A Republic of Front Porches

front porch, republic, conservativism

ALEXANDRIA, VA. Names are important, and few can be more significant than what a new publication calls itself. Perhaps at first greeting the name will give pause, causing the new reader to think momentarily about what it means, how it came about, what its creators intended. After a time its explicit meaning will fade into the backdrop, becoming a label that is rarely reflected upon, barely registered, but still confers meaning – increasingly implicit – for the undertaking, and for those who originally named it, or who write under its banner. A name such as this one – Front Porch Republic – deserves some reflection before it fades into that subconscious space.

I can think of no better text by which to explore the meaning of our publication’s name than an old essay – one few have encountered and even fewer still would remember – that I read during my freshman year of college in a course taught by the man who became my mentor and dearest companion still, though he has passed from this vale – Wilson Carey McWilliams.

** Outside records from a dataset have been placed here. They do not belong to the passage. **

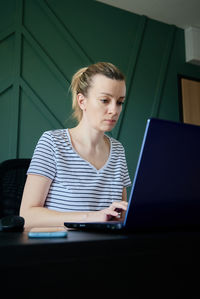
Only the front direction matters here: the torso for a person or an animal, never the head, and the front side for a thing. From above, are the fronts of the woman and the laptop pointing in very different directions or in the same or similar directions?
very different directions

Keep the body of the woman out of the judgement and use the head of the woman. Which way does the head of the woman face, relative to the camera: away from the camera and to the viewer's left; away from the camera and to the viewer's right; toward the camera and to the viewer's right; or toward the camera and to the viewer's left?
toward the camera and to the viewer's right

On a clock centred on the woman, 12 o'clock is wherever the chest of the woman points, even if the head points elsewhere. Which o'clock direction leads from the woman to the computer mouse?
The computer mouse is roughly at 2 o'clock from the woman.

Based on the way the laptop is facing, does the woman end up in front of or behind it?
in front

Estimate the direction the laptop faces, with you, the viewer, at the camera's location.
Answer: facing away from the viewer and to the left of the viewer
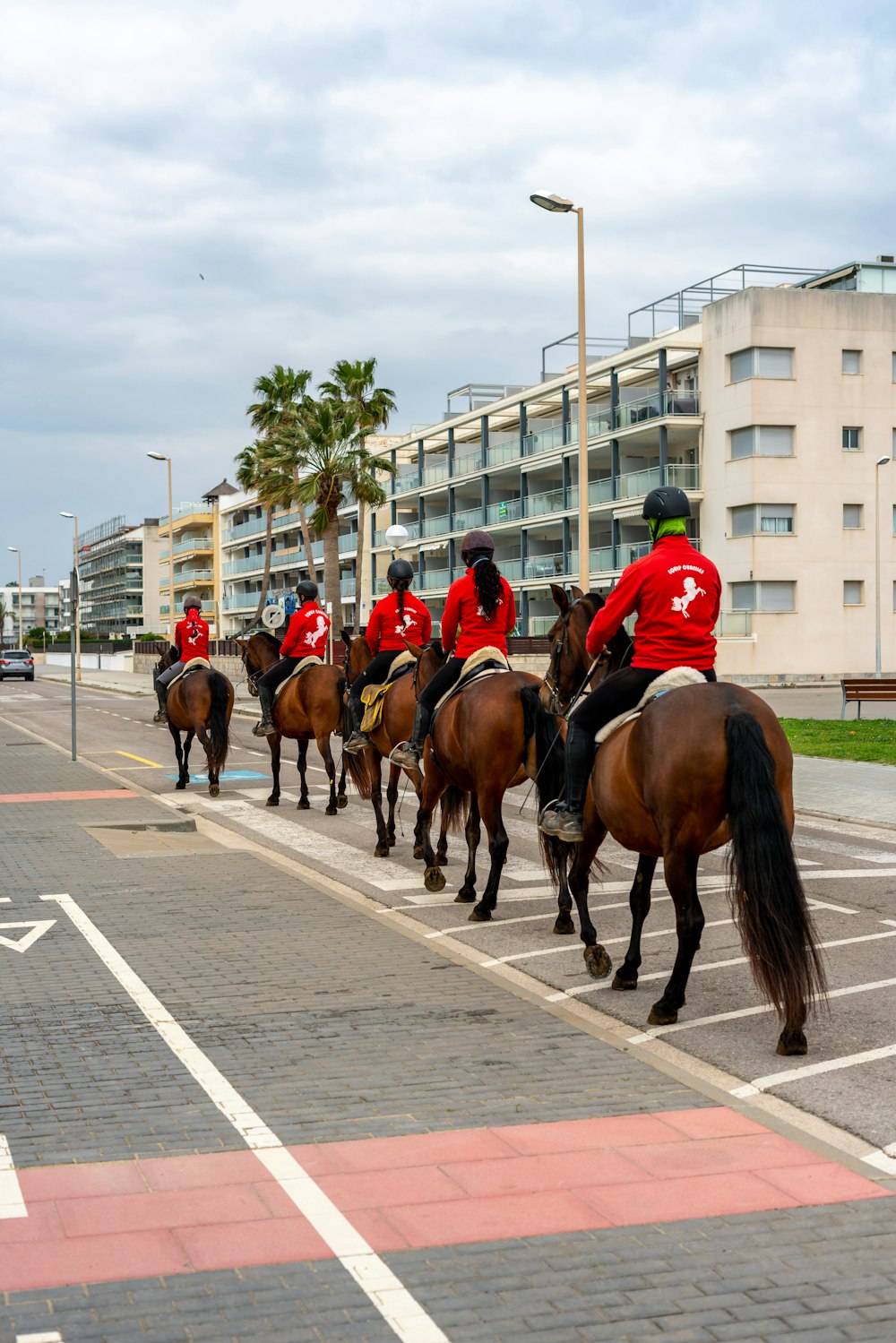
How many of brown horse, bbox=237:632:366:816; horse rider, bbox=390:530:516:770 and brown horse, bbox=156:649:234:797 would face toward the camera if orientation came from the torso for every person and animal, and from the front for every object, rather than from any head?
0

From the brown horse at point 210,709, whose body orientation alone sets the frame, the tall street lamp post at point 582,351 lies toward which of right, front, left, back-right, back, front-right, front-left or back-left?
right

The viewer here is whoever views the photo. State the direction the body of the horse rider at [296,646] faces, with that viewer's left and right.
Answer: facing away from the viewer and to the left of the viewer

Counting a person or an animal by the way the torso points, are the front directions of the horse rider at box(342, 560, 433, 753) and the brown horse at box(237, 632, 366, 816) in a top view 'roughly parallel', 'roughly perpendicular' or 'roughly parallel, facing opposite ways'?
roughly parallel

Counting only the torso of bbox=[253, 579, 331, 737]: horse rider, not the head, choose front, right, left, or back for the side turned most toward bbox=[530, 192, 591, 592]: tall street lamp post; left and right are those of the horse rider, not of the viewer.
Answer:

I’ve never forgotten the essay – it impacted me then, and remains with me still. It was written by a man named Richard Thomas, and was entitled “From Porch to Patio.” (Published in The Palimpsest, journal of the Iowa State Historical Society, in 1975). It had such an effect on me not only because of what it taught me, but because so much of my childhood and young adulthood had involved being in various ways on our big front porch where I grew up in Windsor, CT. It was more than merely theory – it taught me about who I was, and why that was so.

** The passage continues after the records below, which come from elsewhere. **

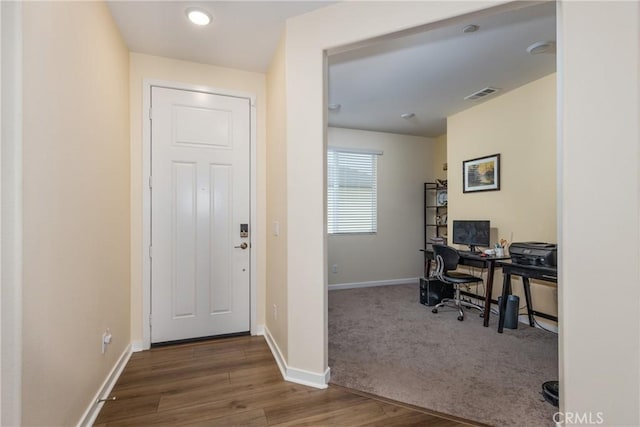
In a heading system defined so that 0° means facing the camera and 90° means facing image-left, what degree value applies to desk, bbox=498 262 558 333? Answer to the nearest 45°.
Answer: approximately 45°

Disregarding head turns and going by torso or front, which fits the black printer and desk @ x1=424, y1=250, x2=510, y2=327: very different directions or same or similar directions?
same or similar directions

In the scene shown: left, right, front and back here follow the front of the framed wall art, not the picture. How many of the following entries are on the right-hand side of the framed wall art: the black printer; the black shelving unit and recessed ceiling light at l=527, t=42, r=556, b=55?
1

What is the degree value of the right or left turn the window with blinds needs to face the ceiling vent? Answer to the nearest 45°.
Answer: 0° — it already faces it

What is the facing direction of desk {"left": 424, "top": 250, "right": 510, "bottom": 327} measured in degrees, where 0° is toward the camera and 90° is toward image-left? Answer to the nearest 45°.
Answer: approximately 45°

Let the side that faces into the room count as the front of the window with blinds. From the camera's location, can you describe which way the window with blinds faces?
facing the viewer and to the right of the viewer

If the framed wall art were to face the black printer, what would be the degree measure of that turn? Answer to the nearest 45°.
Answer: approximately 90° to its left

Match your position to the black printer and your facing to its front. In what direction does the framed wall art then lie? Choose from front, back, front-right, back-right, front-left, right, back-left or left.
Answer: right

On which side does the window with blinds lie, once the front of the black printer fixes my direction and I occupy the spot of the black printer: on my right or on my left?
on my right

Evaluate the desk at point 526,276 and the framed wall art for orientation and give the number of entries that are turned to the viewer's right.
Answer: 0

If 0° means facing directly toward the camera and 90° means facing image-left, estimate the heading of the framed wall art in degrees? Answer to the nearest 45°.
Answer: approximately 45°

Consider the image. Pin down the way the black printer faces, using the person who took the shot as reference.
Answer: facing the viewer and to the left of the viewer

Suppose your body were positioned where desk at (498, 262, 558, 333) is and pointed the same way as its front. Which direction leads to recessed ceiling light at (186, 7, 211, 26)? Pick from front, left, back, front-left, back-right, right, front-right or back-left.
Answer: front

In this simple but profound essay, Thomas explores the social implications of the architectural practice of building porches on the front of homes and its eventual abandonment in favor of patios behind the house (I’ve discussed this transition in relation to the film “It’s a Wonderful Life” in comparing Bedford Falls to Bailey Park). As with any central feature in our built environment, this is more than merely a passing fashion trend or a meaningless design change: the transition from porch to patio was one of the clearest and significant manifestations the physical change from a society concerned with the relationship of private and public things – in the Latin, res publica – to one of increasing privacy. The porch, as a physical bridge between the private realm of the house and the public domain of the street and sidewalk, was the literal intermediate space between two worlds that have been increasingly separated in our time, and hence increasingly ungoverned in both forms.

Thomas expresses clearly some of the social dimensions of the porch, and contrasts them with the patio. The porch, he wrote, “presented opportunities for social intercourse at several levels.”